#### [What you have to do]
Rewrite the text in the data below, changing "apprenants" to "stagiaires" everywhere and leaving everything else the same. Leave the pictures out of your answer.

◆ ◆ ◆ ◆

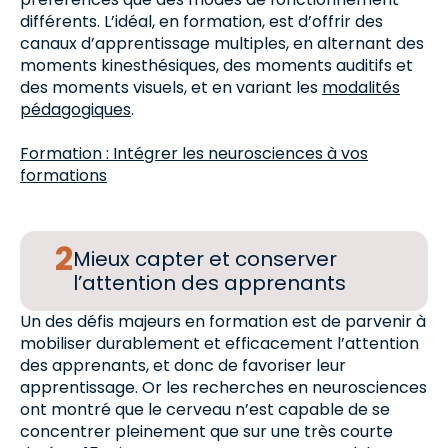
différents. L’idéal, en formation, est d’offrir des
canaux d’apprentissage multiples, en alternant des
moments kinesthésiques, des moments auditifs et
des moments visuels, et en variant les
modalités
pédagogiques
.
Formation : Intégrer les neurosciences à vos
formations
Mieux capter et conserver
l’attention des apprenants
Un des défis majeurs en formation est de parvenir à
mobiliser durablement et efficacement l’attention
des apprenants, et donc de favoriser leur
apprentissage. Or les recherches en neurosciences
ont montré que le cerveau n’est capable de se
concentrer pleinement que sur une très courte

◆ ◆ ◆ ◆

#### [Response to this task]
différents. L’idéal, en formation, est d’offrir des
canaux d’apprentissage multiples, en alternant des
moments kinesthésiques, des moments auditifs et
des moments visuels, et en variant les
modalités
pédagogiques
.
Formation : Intégrer les neurosciences à vos
formations
Mieux capter et conserver
l’attention des stagiaires
Un des défis majeurs en formation est de parvenir à
mobiliser durablement et efficacement l’attention
des stagiaires, et donc de favoriser leur
apprentissage. Or les recherches en neurosciences
ont montré que le cerveau n’est capable de se
concentrer pleinement que sur une très courte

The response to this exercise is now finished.